Whether or not Bella Thorne properly suffers from Movie Cancer is not precisely the point. What’s strange about Midnight Sun is how almost everything in it is more compelling than its central romance. Katie has a close relationship with her dad (Rob Riggle) which, while heavy on the characters laughing politely at each other’s quasi-casual jokes, is sweet and not too melodramatic. And her best friend Morgan is played by Quinn Shephard, who can’t quite transcend her hokey lines but has a presence and spark that at least brings her scenes to life (earlier this year, she wrote, directed and starred in her own film, Blame). The barely glimpsed romance between Morgan and her nerdy coworker has more zip than Katie and Charlie’s multiple-montage courtship.
That courtship has the innate romance of taking place only under cover of night, when even a nondescript small town can feel mysterious or glamorous. It needs all the help it can get because Katie and Charlie are not especially interesting people.
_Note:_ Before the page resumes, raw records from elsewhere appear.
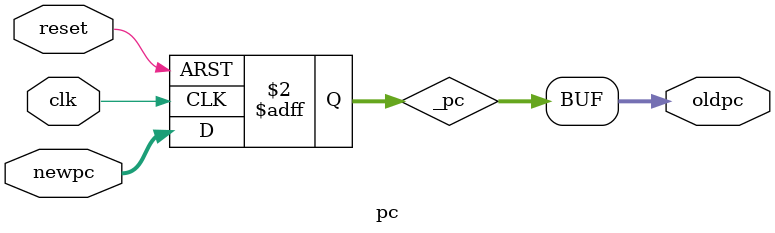
<source format=v>
module pc(
    input [31:0] newpc,
    input clk,
    input reset,
    output [31:0] oldpc
    );
	
	reg [31:0] _pc;
	
	always@(posedge clk or posedge reset)
	//always@(posedge clk)
	begin
		if(reset) 
			_pc <= 32'h00003000;
		else begin
			_pc  <= newpc;
		end
	end
	
	assign oldpc = _pc;
	
endmodule

</source>
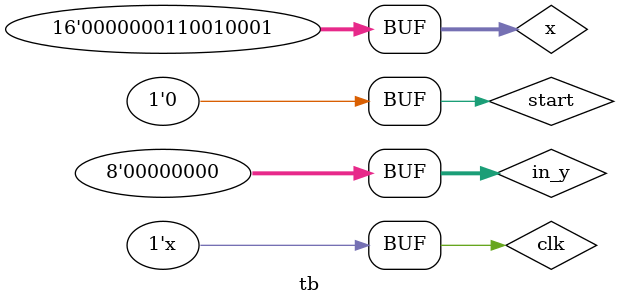
<source format=sv>
`timescale 1ns/1ns
module tb();
    logic start = 0, clk = 0;
    // pi/3 16'h010c
    // pi/2 16'h0191
    // pi/4 16'h00c8
    // pi/1 16'h0324
    // pi/5 16'h00a0
    logic[15:0] x = 16'h0191;
    logic[7:0] in_y = 8'b0;
    wire[15:0] out_ans;
    wire done;

    ca6 UUT (start,
             clk,
             x,
             in_y,
             out_ans,
             done);

    always #1000 clk = ~clk;

    initial begin
        #1100 start = 1;
        #4400 start = 0;
    end
endmodule
</source>
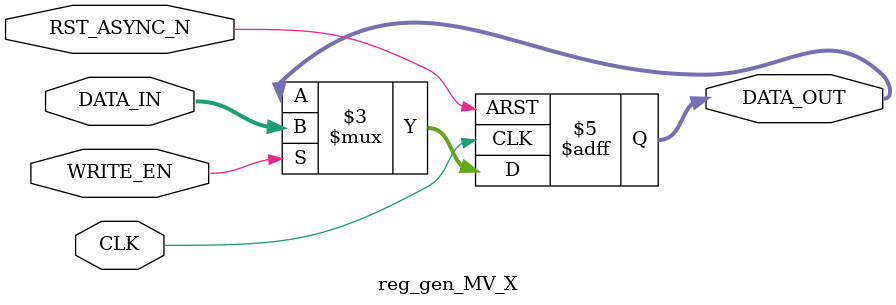
<source format=v>
/*-----------------------------------------------------------------------------------
* File: reg_gen_MV_X.v
* Date generated: 25/03/2023
* Date modified: 10/05/2023
* Author: Bruna Suemi Nagai
* Description: Stores the horizontal component of the MV generator output
*----------------------------------------------------------------------------------- */

module reg_gen_MV_X (
    CLK,
    RST_ASYNC_N, 
    WRITE_EN,
    DATA_IN,  
    DATA_OUT
);


// ------------------------------------------
// IO declaration
// ------------------------------------------
    input CLK;                              // Clock
    input RST_ASYNC_N;						// Asynchronous reset
    input WRITE_EN;							// Enables writing
    input signed [18:0] DATA_IN;			// Data in
    output reg signed [18:0] DATA_OUT;	    // Data out
    

// ------------------------------------------
// Sequential logic
// ------------------------------------------
always @(posedge CLK, negedge RST_ASYNC_N) begin
if (!RST_ASYNC_N)                        // If rst async is low
    begin
            DATA_OUT <= 19'b0;
    end
    
    else if (WRITE_EN) 		 			    // If write enable is high
    begin
        DATA_OUT <= DATA_IN; 			    // Write data to the register at the specified address
    end 
end

endmodule // reg_gen_MV_X
    
</source>
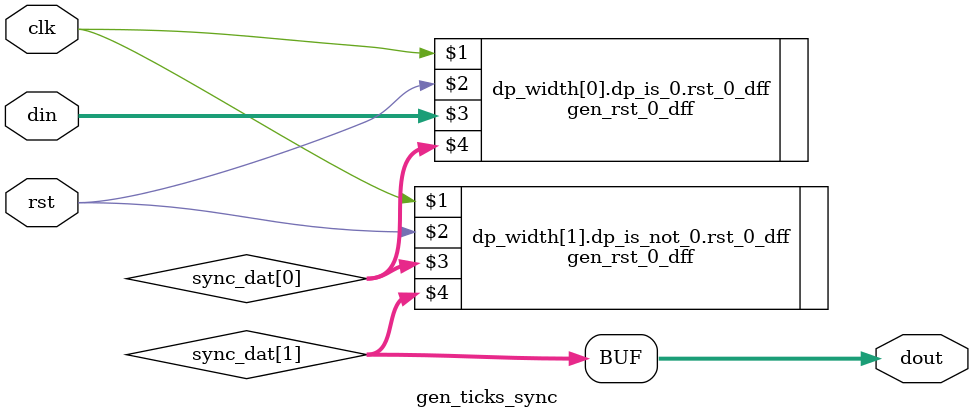
<source format=v>
/*                                                                      
 Copyright 2025 Yusen Wang @yusen.w@qq.com
                                                                         
 Licensed under the Apache License, Version 2.0 (the "License");         
 you may not use this file except in compliance with the License.        
 You may obtain a copy of the License at                                 
                                                                         
     http://www.apache.org/licenses/LICENSE-2.0                          
                                                                         
 Unless required by applicable law or agreed to in writing, software    
 distributed under the License is distributed on an "AS IS" BASIS,       
 WITHOUT WARRANTIES OR CONDITIONS OF ANY KIND, either express or implied.
 See the License for the specific language governing permissions and     
 limitations under the License.                                          
 */

// 将输入打DP拍后输出
module gen_ticks_sync #(
    parameter DP = 2,
    parameter DW = 32)(

    input wire rst,
    input wire clk,

    input wire[DW-1:0] din,
    output wire[DW-1:0] dout

    );

    wire[DW-1:0] sync_dat[DP-1:0];

    genvar i;

    generate 
        for (i = 0; i < DP; i = i + 1) begin: dp_width
            if (i == 0) begin: dp_is_0
                gen_rst_0_dff #(DW) rst_0_dff(clk, rst, din, sync_dat[0]);
            end else begin: dp_is_not_0
                gen_rst_0_dff #(DW) rst_0_dff(clk, rst, sync_dat[i-1], sync_dat[i]);
            end
        end
    endgenerate

    assign dout = sync_dat[DP-1];
  
endmodule

</source>
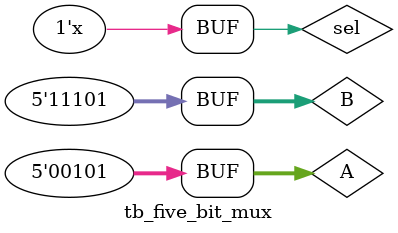
<source format=v>
module tb_five_bit_mux();
// Wire Ports
	wire [4:0] Y;
// Register Declarations
	reg [4:0] A, B; 
	reg sel;

five_bit_muxout mux1 (Y, A, B, sel); // instantiate the mux
	initial begin
		A = 5'b01010; 
		B = 5'b10101;
		sel = 1'b1; 
		#10;
		A = 5'b00000;
		#10
		sel = 1'b1; 
		#10;
		B = 5'b11111; 
		#5;
		A = 5'b00101;
		#5; 
		sel = 1'b0; 
		B = 5'b11101;
		#5; 
		sel = 1'bx;
	end
always @(A or B or sel)
	#1 $display("At t = %0d sel = %b A = %b B = %b Y = %b",$time,
			sel, A, B, Y);

endmodule // test

</source>
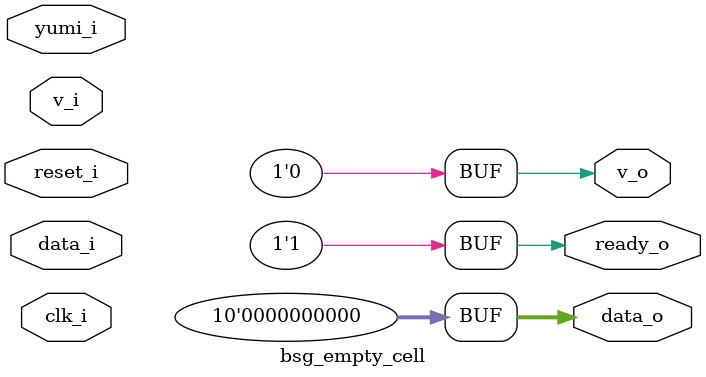
<source format=v>

module bsg_empty_cell (
    input clk_i
    ,input reset_i
    ,input v_i          
    ,input [9:0] data_i
    ,output ready_o
    ,output v_o
    ,output [9:0] data_o
    ,input yumi_i
  );
  
  // tieoff
  assign ready_o = 1'b1;
  assign v_o = 1'b0;
  assign data_o = '0;

endmodule

</source>
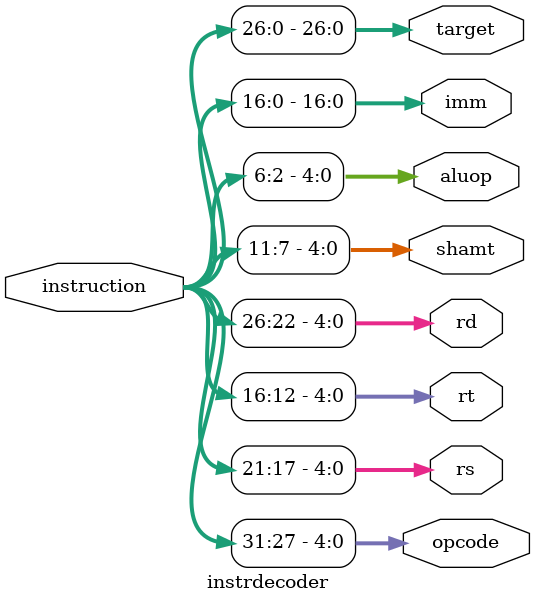
<source format=v>
module instrdecoder(
    instruction,
    opcode,
    rs,
    rt,
    rd,
    shamt,
    aluop,
    imm,
    target
);

input [31:0] instruction;
output [4:0] opcode, rs, rt, rd, shamt, aluop;
output [16:0] imm;
output [26:0] target;

assign opcode = instruction[31:27];
assign rd = instruction[26:22];
assign rs = instruction[21:17];
assign rt = instruction[16:12];
assign shamt = instruction[11:7];
assign aluop = instruction[6:2];
assign imm = instruction[16:0];
assign target = instruction[26:0];

endmodule
</source>
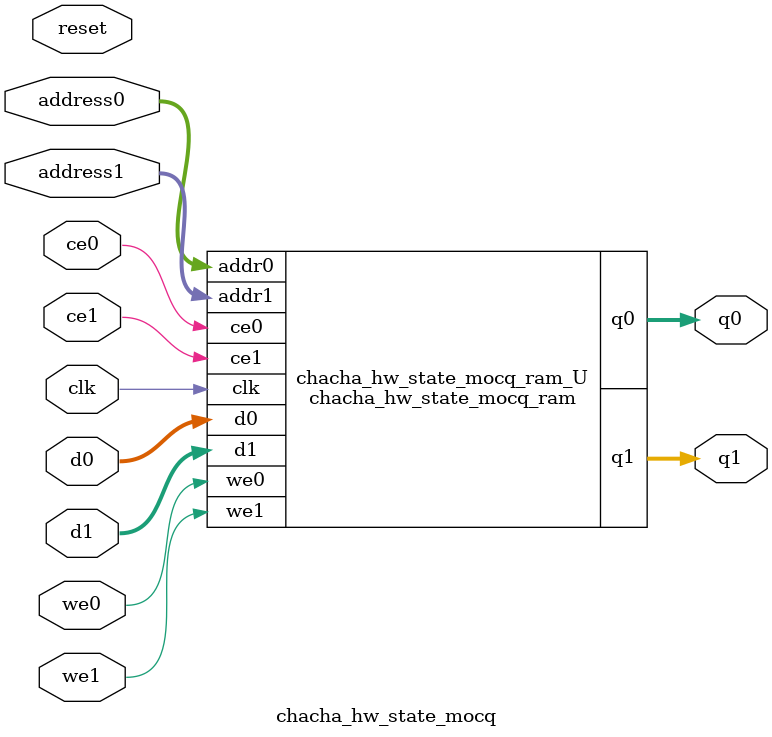
<source format=v>
`timescale 1 ns / 1 ps
module chacha_hw_state_mocq_ram (addr0, ce0, d0, we0, q0, addr1, ce1, d1, we1, q1,  clk);

parameter DWIDTH = 8;
parameter AWIDTH = 8;
parameter MEM_SIZE = 144;

input[AWIDTH-1:0] addr0;
input ce0;
input[DWIDTH-1:0] d0;
input we0;
output reg[DWIDTH-1:0] q0;
input[AWIDTH-1:0] addr1;
input ce1;
input[DWIDTH-1:0] d1;
input we1;
output reg[DWIDTH-1:0] q1;
input clk;

(* ram_style = "block" *)reg [DWIDTH-1:0] ram[0:MEM_SIZE-1];




always @(posedge clk)  
begin 
    if (ce0) 
    begin
        if (we0) 
        begin 
            ram[addr0] <= d0; 
        end 
        q0 <= ram[addr0];
    end
end


always @(posedge clk)  
begin 
    if (ce1) 
    begin
        if (we1) 
        begin 
            ram[addr1] <= d1; 
        end 
        q1 <= ram[addr1];
    end
end


endmodule

`timescale 1 ns / 1 ps
module chacha_hw_state_mocq(
    reset,
    clk,
    address0,
    ce0,
    we0,
    d0,
    q0,
    address1,
    ce1,
    we1,
    d1,
    q1);

parameter DataWidth = 32'd8;
parameter AddressRange = 32'd144;
parameter AddressWidth = 32'd8;
input reset;
input clk;
input[AddressWidth - 1:0] address0;
input ce0;
input we0;
input[DataWidth - 1:0] d0;
output[DataWidth - 1:0] q0;
input[AddressWidth - 1:0] address1;
input ce1;
input we1;
input[DataWidth - 1:0] d1;
output[DataWidth - 1:0] q1;



chacha_hw_state_mocq_ram chacha_hw_state_mocq_ram_U(
    .clk( clk ),
    .addr0( address0 ),
    .ce0( ce0 ),
    .we0( we0 ),
    .d0( d0 ),
    .q0( q0 ),
    .addr1( address1 ),
    .ce1( ce1 ),
    .we1( we1 ),
    .d1( d1 ),
    .q1( q1 ));

endmodule


</source>
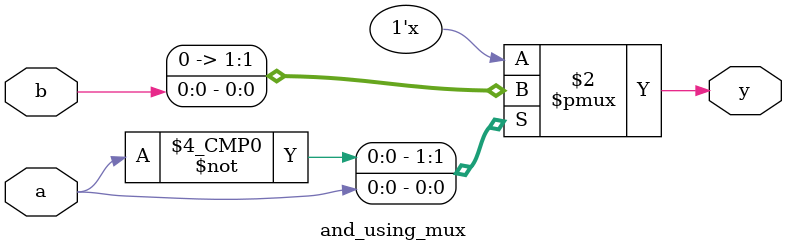
<source format=v>
module and_using_mux(input a, b,
                     output reg y);

always @(*) begin
    case (a)
        1'b0: y = 1'b0;  // d0 = 0
        1'b1: y = b;     // d1 = B
    endcase
end

endmodule

</source>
Charlie has light strains of that Edward Cullen-Christian Grey dominance in the way he so firmly pushes for Katie to accept his interest in her (her skittishness belies her interest, but he doesn’t know she’s spent a lifetime spying on him!) and conquer her fears of sharing music with others. He even de facto mansplains the idea that, as a person who spends a lot of time awake at night, she might go see a live concert in nearby Seattle. (It’s mind-boggling that Katie, who stays up late singing, playing guitar, and writing songs, then singing them in public, has seemingly never investigated perhaps one of the safest possible avenues for her to have fun in the world, and also supposedly suffers from stage fright.)
These are minor issues, but they add up, and the movie’s fleeting first-date magic dissipates quickly enough for you to wonder what it might be like if it featured actual adults. Teenage love stories have their advantages; the idealism of youth is a perfect shortcut to starry-eyed romance without any tedious fighting-as-flirting (screwball banter is great, if you can actually write it, or if you don’t have to make Gerard Butler say it). The recent body-jumping YA romance Every Day had moments that touched upon the way nascent identities can take shape through our early relationships. Midnight Sun contains little insight into what it’s like to be young and, despite most of the scenes stemming from Katie’s point of view, even less into what it’s like to be a teenage girl with this particular condition (the director and screenwriter are both men). Though it only resembles Twilight in broad strokes, this sweet-natured movie still turns into something of an emotional vampire, sucking out the feels before casting your body aside.